## The problem
Rewrite the text lines from all the entries below as a single numbered list, skipping any blank lines. Leave the pictures out of your answer.

## Data for the task
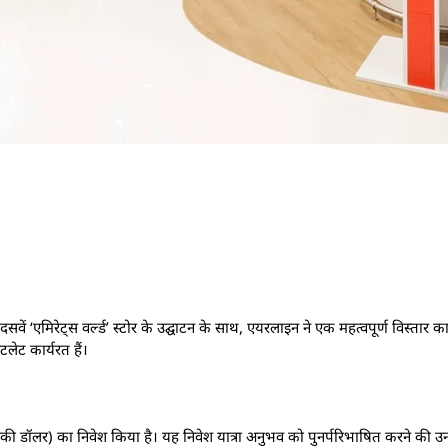
ें ‘एमिरेट्स वर्ल्ड’ स्टोर के उद्घाटन के साथ, एयरलाइन ने एक महत्वपूर्ण विस्तार क
लेट कार्यरत हैं।
 डॉलर) का निवेश किया है। यह निवेश यात्रा अनुभव को पुनर्परिभाषित करने की 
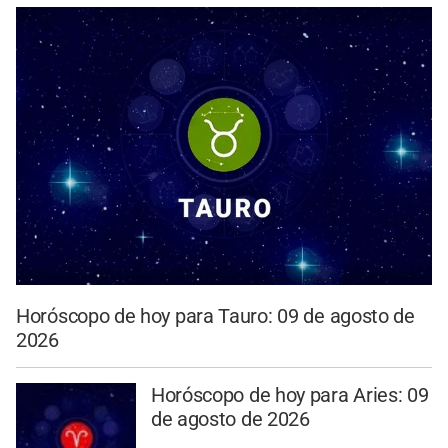
Horóscopo de hoy para Tauro: 09 de agosto de
2026
Horóscopo de hoy para Aries: 09
de agosto de 2026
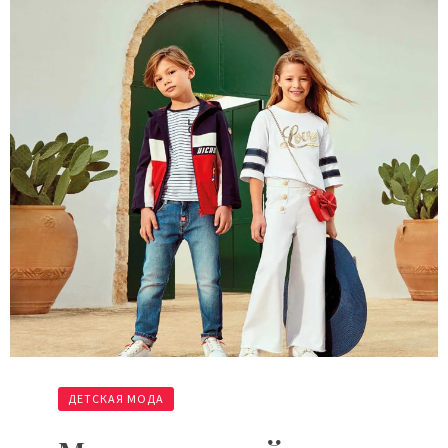
ДЕТСКАЯ МОДА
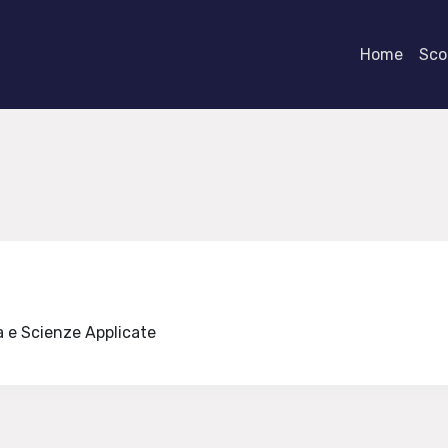
Home
Scor
a e Scienze Applicate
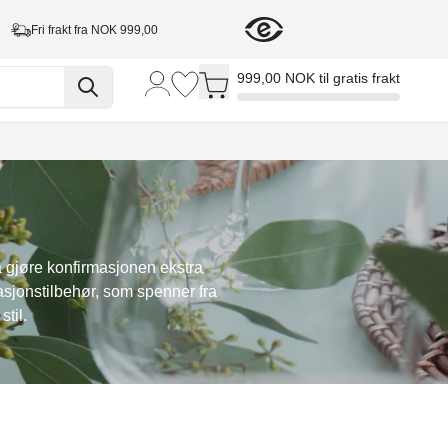
Fri frakt fra NOK 999,00
Toggle minicart, Cart is empty
999,00 NOK til gratis frakt
 å gjøre konfirmasjonen ekstra
masjonstilbehør, som spenner fra
stil.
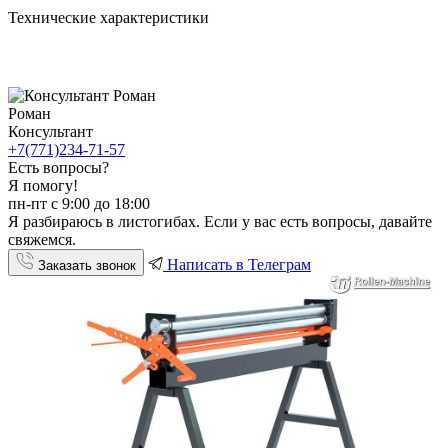
Технические характеристики
Роман
Консультант
+7(771)234-71-57
Есть вопросы?
Я помогу!
пн-пт с 9:00 до 18:00
Я разбираюсь в листогибах. Если у вас есть вопросы, давайте
свяжемся.
Написать в Телеграм
Заказать звонок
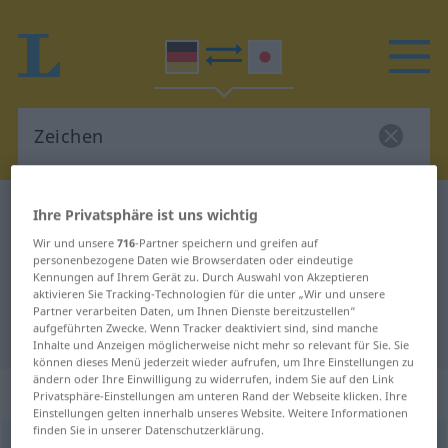
Deutsch-Japanisch Wörterbuch
Zeichen
Ihre Privatsphäre ist uns wichtig
Deutsch-Japanisch Übersetzung
Wir und unsere
716
-Partner speichern und greifen auf
personenbezogene Daten wie Browserdaten oder eindeutige
für "Zeichen"
Kennungen auf Ihrem Gerät zu. Durch Auswahl von Akzeptieren
aktivieren Sie Tracking-Technologien für die unter „Wir und unsere
Partner verarbeiten Daten, um Ihnen Dienste bereitzustellen“
aufgeführten Zwecke. Wenn Tracker deaktiviert sind, sind manche
"Zeichen" Japanisch Übersetzung
Inhalte und Anzeigen möglicherweise nicht mehr so relevant für Sie. Sie
können dieses Menü jederzeit wieder aufrufen, um Ihre Einstellungen zu
ändern oder Ihre Einwilligung zu widerrufen, indem Sie auf den Link
„Zeichen“
: Neutrum
Privatsphäre-Einstellungen am unteren Rand der Webseite klicken. Ihre
Einstellungen gelten innerhalb unseres Website. Weitere Informationen
finden Sie in unserer Datenschutzerklärung.
Zeichen
n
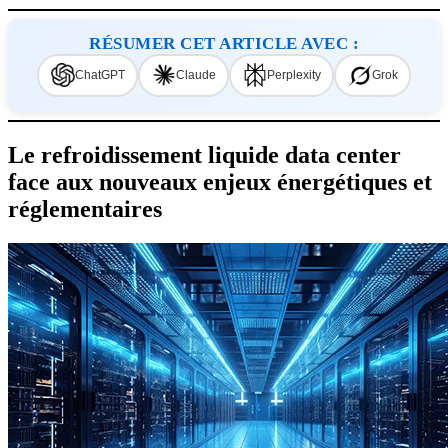
RÉSUMER CET ARTICLE AVEC :
ChatGPT
Claude
Perplexity
Grok
Le refroidissement liquide data center
face aux nouveaux enjeux énergétiques et
réglementaires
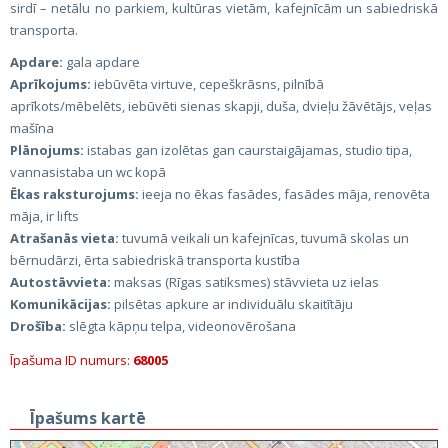
sirdī – netālu no parkiem, kultūras vietām, kafejnīcām un sabiedriskā
transporta.
Apdare:
gala apdare
Aprīkojums:
iebūvēta virtuve, cepeškrāsns, pilnībā
aprīkots/mēbelēts, iebūvēti sienas skapji, duša, dvieļu žāvētājs, veļas
mašīna
Plānojums:
istabas gan izolētas gan caurstaigājamas, studio tipa,
vannasistaba un wc kopā
Ēkas raksturojums:
ieeja no ēkas fasādes, fasādes māja, renovēta
māja, ir lifts
Atrašanās vieta:
tuvumā veikali un kafejnīcas, tuvumā skolas un
bērnudārzi, ērta sabiedriskā transporta kustība
Autostāvvieta:
maksas (Rīgas satiksmes) stāvvieta uz ielas
Komunikācijas:
pilsētas apkure ar individuālu skaitītāju
Drošība:
slēgta kāpņu telpa, videonovērošana
Īpašuma ID numurs:
68005
Īpašums kartē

## Answer section
1. ें ‘एमिरेट्स वर्ल्ड’ स्टोर के उद्घाटन के साथ, एयरलाइन ने एक महत्वपूर्ण विस्तार क
2. लेट कार्यरत हैं।
3.  डॉलर) का निवेश किया है। यह निवेश यात्रा अनुभव को पुनर्परिभाषित करने की 
4. Horóscopo de hoy para Tauro: 09 de agosto de
5. 2026
6. Horóscopo de hoy para Aries: 09
7. de agosto de 2026
8. ДЕТСКАЯ МОДА
9. Home
10. Scor
11. a e Scienze Applicate
12. Fri frakt fra NOK 999,00
13. Toggle minicart, Cart is empty
14. 999,00 NOK til gratis frakt
15.  å gjøre konfirmasjonen ekstra
16. masjonstilbehør, som spenner fra
17. stil.
18. Технические характеристики
19. Роман
20. Консультант
21. +7(771)234-71-57
22. Есть вопросы?
23. Я помогу!
24. пн-пт с 9:00 до 18:00
25. Я разбираюсь в листогибах. Если у вас есть вопросы, давайте
26. свяжемся.
27. Написать в Телеграм
28. Заказать звонок
29. Deutsch-Japanisch Wörterbuch
30. Zeichen
31. Ihre Privatsphäre ist uns wichtig
32. Deutsch-Japanisch Übersetzung
33. Wir und unsere
34. 716
35. -Partner speichern und greifen auf
36. personenbezogene Daten wie Browserdaten oder eindeutige
37. für "Zeichen"
38. Kennungen auf Ihrem Gerät zu. Durch Auswahl von Akzeptieren
39. aktivieren Sie Tracking-Technologien für die unter „Wir und unsere
40. Partner verarbeiten Daten, um Ihnen Dienste bereitzustellen“
41. aufgeführten Zwecke. Wenn Tracker deaktiviert sind, sind manche
42. "Zeichen" Japanisch Übersetzung
43. Inhalte und Anzeigen möglicherweise nicht mehr so relevant für Sie. Sie
44. können dieses Menü jederzeit wieder aufrufen, um Ihre Einstellungen zu
45. ändern oder Ihre Einwilligung zu widerrufen, indem Sie auf den Link
46. „Zeichen“
47. : Neutrum
48. Privatsphäre-Einstellungen am unteren Rand der Webseite klicken. Ihre
49. Einstellungen gelten innerhalb unseres Website. Weitere Informationen
50. finden Sie in unserer Datenschutzerklärung.
51. Zeichen
52. n
53. RÉSUMER CET ARTICLE AVEC :
54. ChatGPT
55. Claude
56. Perplexity
57. Grok
58. Le refroidissement liquide data center
59. face aux nouveaux enjeux énergétiques et
60. réglementaires
61. sirdī – netālu no parkiem, kultūras vietām, kafejnīcām un sabiedriskā
62. transporta.
63. Apdare:
64. gala apdare
65. Aprīkojums:
66. iebūvēta virtuve, cepeškrāsns, pilnībā
67. aprīkots/mēbelēts, iebūvēti sienas skapji, duša, dvieļu žāvētājs, veļas
68. mašīna
69. Plānojums:
70. istabas gan izolētas gan caurstaigājamas, studio tipa,
71. vannasistaba un wc kopā
72. Ēkas raksturojums:
73. ieeja no ēkas fasādes, fasādes māja, renovēta
74. māja, ir lifts
75. Atrašanās vieta:
76. tuvumā veikali un kafejnīcas, tuvumā skolas un
77. bērnudārzi, ērta sabiedriskā transporta kustība
78. Autostāvvieta:
79. maksas (Rīgas satiksmes) stāvvieta uz ielas
80. Komunikācijas:
81. pilsētas apkure ar individuālu skaitītāju
82. Drošība:
83. slēgta kāpņu telpa, videonovērošana
84. Īpašuma ID numurs:
85. 68005
86. Īpašums kartē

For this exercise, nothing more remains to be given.